The amount of Pandemic and post-Pandemic money created over the last four years has been obscene. Inflation has also been obscene, although certain tricks of the trade have been used by central banks to cover the true extent of what's happening. One of the easiest ways is in the definitions words have. Thus, inflation, by definition, does not include stocks and bonds. By directing the new money tsunami of the last several years into the stock market and into other financial markets, we have seen massive rises in stock prices in both Japan and America (and, one assumes, elsewhere), even though underlying economic factors have dramatically weakened. To make this easier, over the last several years, the Bank of Japan has created a shortage of stock-market traded stocks by regularly purchasing stocks on the stock market which it does not intend to sell. As a result, it is now the largest holder of publicly traded stocks in Japan, making it possible to create an image of Japanese resilience and strength when actually the only thing holding the system together is popular ignorance.
People have been brainwashed into believing that rising stock market prices are a sign of a good economy and most people believe it somehow must be true of the economy as a whole, even though, on an individual basis, they are suffering in a way that they have not suffered in Japan for the last 70 years. Most people don't remember a time that once existed 60 years ago when it was expected that dividends on a stock purchase would to pay for the purchase within 15 to 20 years. Now, a dividend repayment of an investment is not expected within one's lifetime, nor probably within the lifetime of one's children or grandchildren. Stock market inflation does have one positive effect. Money is kept from goods and services, so that the inflation rates people feel, though without precedent since the beginning of the Korean War, are still somehow just barely manageable for the time-being.

◆ Tasks ◆
• A. List every span of time in the passage on stock-market inflation that is stated with a specific number of years.
• B. Transcribe the passage on stock-market inflation, starting with "People have been" and going on through "for the time-being.".
• C. Go on with the passage on stock-market inflation from the point where it stops.
The lines that follow come from a separate source, not from the passage on stock-market inflation.

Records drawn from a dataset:
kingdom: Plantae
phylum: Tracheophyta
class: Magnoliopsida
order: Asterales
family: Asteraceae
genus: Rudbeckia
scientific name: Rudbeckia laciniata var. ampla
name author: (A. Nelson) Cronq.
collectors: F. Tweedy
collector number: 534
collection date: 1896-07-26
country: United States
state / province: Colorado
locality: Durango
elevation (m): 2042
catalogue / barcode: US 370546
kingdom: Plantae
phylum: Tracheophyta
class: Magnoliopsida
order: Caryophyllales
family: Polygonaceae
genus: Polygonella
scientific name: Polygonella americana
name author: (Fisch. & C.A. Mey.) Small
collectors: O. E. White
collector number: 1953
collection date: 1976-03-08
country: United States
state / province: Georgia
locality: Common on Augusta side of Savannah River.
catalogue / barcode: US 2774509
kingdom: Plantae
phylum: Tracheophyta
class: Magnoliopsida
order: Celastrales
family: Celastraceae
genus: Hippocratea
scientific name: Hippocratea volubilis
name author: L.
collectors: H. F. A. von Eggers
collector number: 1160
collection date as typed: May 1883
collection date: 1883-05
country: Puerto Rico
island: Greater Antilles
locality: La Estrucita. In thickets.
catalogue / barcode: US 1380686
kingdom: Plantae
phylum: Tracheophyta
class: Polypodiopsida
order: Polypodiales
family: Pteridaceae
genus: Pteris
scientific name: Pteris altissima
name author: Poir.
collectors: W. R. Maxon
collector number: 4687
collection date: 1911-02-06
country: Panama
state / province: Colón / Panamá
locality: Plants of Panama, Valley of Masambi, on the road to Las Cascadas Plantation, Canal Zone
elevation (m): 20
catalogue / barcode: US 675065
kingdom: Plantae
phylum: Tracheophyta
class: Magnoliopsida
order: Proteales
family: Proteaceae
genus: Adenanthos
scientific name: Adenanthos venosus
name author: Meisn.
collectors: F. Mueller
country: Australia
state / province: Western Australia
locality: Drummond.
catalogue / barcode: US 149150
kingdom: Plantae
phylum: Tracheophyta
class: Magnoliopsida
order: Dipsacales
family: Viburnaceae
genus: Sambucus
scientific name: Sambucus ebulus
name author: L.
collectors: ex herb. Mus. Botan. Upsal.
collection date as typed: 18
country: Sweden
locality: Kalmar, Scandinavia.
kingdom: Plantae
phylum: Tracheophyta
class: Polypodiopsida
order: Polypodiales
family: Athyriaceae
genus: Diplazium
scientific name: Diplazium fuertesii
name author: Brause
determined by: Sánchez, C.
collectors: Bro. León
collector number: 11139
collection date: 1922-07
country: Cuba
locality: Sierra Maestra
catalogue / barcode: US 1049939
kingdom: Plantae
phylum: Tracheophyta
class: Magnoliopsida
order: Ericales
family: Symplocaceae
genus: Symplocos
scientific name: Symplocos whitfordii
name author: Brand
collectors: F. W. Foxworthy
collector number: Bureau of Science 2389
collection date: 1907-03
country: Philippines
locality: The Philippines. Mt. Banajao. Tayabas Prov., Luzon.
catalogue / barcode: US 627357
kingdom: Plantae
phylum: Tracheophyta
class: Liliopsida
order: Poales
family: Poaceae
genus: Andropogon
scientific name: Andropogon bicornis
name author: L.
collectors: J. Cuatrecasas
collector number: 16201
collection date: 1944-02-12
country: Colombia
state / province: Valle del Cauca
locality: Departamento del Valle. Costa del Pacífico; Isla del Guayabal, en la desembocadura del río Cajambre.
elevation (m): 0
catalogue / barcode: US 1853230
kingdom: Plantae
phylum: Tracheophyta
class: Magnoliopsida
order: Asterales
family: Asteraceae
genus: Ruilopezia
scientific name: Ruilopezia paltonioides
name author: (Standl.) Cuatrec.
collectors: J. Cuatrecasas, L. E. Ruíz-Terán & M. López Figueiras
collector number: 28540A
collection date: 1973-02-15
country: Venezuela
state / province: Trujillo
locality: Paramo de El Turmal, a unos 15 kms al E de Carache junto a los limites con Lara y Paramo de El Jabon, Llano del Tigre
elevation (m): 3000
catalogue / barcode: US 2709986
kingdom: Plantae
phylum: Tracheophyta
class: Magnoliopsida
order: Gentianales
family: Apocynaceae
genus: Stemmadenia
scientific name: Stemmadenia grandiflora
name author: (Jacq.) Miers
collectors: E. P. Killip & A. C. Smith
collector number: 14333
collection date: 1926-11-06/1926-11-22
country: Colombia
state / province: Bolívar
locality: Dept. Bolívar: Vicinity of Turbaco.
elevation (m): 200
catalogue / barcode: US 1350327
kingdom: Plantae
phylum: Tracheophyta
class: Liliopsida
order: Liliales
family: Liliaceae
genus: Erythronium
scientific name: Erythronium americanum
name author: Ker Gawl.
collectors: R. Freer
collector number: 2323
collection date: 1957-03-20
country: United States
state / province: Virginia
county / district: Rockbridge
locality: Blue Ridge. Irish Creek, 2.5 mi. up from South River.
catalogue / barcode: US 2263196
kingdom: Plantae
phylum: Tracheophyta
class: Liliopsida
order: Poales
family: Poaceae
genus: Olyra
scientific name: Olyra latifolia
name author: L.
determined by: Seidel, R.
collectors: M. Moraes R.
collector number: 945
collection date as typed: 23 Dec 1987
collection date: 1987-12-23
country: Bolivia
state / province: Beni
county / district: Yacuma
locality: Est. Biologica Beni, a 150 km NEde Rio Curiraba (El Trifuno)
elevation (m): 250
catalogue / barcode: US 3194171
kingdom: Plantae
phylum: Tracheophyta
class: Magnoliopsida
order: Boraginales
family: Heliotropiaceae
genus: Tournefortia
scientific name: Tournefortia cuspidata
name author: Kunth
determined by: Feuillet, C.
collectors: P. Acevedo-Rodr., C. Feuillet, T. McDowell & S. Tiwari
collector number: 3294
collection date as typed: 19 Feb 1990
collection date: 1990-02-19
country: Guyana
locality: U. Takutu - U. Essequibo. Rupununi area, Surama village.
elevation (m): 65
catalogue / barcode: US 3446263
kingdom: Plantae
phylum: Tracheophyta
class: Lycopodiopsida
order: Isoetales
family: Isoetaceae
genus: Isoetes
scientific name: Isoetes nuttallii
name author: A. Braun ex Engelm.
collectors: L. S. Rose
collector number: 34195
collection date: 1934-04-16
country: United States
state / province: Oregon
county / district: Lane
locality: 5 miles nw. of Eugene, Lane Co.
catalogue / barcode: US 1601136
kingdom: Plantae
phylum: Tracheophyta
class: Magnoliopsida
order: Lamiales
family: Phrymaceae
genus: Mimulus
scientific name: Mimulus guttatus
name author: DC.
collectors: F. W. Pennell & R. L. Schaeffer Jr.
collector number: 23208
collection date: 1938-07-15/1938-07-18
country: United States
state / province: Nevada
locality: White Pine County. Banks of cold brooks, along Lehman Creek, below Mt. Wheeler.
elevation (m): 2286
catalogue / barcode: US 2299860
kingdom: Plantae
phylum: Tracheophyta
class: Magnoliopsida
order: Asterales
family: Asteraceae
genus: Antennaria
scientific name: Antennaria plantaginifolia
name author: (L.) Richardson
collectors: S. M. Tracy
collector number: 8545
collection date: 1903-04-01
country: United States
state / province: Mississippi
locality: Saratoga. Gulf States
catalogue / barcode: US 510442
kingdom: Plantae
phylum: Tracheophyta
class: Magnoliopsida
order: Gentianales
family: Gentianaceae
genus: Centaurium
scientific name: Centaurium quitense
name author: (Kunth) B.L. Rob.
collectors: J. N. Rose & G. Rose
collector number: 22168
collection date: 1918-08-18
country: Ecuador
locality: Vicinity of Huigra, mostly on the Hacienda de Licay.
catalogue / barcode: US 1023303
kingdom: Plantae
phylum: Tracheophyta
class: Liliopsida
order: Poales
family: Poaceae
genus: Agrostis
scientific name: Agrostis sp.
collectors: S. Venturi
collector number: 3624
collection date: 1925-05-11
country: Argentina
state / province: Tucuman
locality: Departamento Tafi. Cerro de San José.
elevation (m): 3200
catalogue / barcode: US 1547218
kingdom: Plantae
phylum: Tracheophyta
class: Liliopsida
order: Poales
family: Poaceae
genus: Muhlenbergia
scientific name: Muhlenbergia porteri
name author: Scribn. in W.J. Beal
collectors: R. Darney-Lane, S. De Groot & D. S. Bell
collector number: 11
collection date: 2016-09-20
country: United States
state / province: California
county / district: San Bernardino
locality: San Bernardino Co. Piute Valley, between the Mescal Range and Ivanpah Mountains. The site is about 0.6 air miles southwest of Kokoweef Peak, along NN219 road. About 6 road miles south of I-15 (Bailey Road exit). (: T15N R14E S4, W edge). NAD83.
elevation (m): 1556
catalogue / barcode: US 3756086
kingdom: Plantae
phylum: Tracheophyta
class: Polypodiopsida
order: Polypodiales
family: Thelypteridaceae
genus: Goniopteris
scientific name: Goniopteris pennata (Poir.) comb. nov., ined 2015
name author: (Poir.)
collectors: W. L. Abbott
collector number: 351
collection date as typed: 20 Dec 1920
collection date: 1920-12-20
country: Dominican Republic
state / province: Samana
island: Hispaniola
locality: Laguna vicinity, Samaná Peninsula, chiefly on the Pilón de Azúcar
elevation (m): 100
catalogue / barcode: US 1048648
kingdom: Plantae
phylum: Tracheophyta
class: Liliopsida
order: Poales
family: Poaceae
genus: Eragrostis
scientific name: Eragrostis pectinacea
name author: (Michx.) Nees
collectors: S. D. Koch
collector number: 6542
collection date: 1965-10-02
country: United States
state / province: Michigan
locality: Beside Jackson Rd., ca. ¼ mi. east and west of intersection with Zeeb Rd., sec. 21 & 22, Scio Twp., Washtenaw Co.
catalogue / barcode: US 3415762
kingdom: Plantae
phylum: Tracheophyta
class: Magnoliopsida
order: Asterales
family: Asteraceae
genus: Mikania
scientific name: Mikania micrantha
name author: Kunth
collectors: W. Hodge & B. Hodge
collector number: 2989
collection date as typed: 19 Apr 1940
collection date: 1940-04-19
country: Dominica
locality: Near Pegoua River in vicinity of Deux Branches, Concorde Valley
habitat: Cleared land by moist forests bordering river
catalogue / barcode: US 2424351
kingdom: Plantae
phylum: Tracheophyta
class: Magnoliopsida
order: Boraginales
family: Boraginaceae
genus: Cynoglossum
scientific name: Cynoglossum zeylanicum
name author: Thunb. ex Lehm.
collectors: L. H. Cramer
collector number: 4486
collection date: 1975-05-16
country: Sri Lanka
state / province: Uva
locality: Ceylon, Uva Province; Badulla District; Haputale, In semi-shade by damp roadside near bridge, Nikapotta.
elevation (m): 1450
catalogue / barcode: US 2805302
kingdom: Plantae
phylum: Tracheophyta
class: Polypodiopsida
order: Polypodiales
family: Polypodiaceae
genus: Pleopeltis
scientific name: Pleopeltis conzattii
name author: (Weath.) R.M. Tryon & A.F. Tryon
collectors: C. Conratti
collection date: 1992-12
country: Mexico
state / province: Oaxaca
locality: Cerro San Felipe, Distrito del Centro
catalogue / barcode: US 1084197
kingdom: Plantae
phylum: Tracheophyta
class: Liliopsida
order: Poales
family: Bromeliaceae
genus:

◆ Numbered responses ◆
• A.
- over the last four years
- for the last 70 years
- 60 years ago
- within 15 to 20 years

• B.
People have been brainwashed into believing that rising stock market prices are a sign of a good economy and most people believe it somehow must be true of the economy as a whole, even though, on an individual basis, they are suffering in a way that they have not suffered in Japan for the last 70 years. Most people don't remember a time that once existed 60 years ago when it was expected that dividends on a stock purchase would to pay for the purchase within 15 to 20 years. Now, a dividend repayment of an investment is not expected within one's lifetime, nor probably within the lifetime of one's children or grandchildren. Stock market inflation does have one positive effect. Money is kept from goods and services, so that the inflation rates people feel, though without precedent since the beginning of the Korean War, are still somehow just barely manageable for the time-being.

• C.
But, things can't continue as they are permanently. People are on the edge. Collapse could come tomorrow. It could come next year. It could take another five years. Because Japanese culture emphasizes courtesy and patience, people do what Japanese culture trains Japanese to do during a crisis. They pretend to laugh and their cheerful faces lie to the world about the extent of the pain that's tearing their hearts apart. And, that's the situation faced now by the average Japanese citizen. For the elite, though, just like their American counterparts, things have never been better.
So, collapse will come. That is absolutely certain. Exactly when, however, is just as absolutely uncertain as what the actual cause will be. At least in the case of the straw that broke the camel's back, we had the luxury of knowing it would be a piece of straw. In the case of the Japanese economy, the situation is so fragile and American foreign policy so predictably bad and its influence so pervasive, that it could be anything, at any time, anywhere in the world that starts the dominoes falling.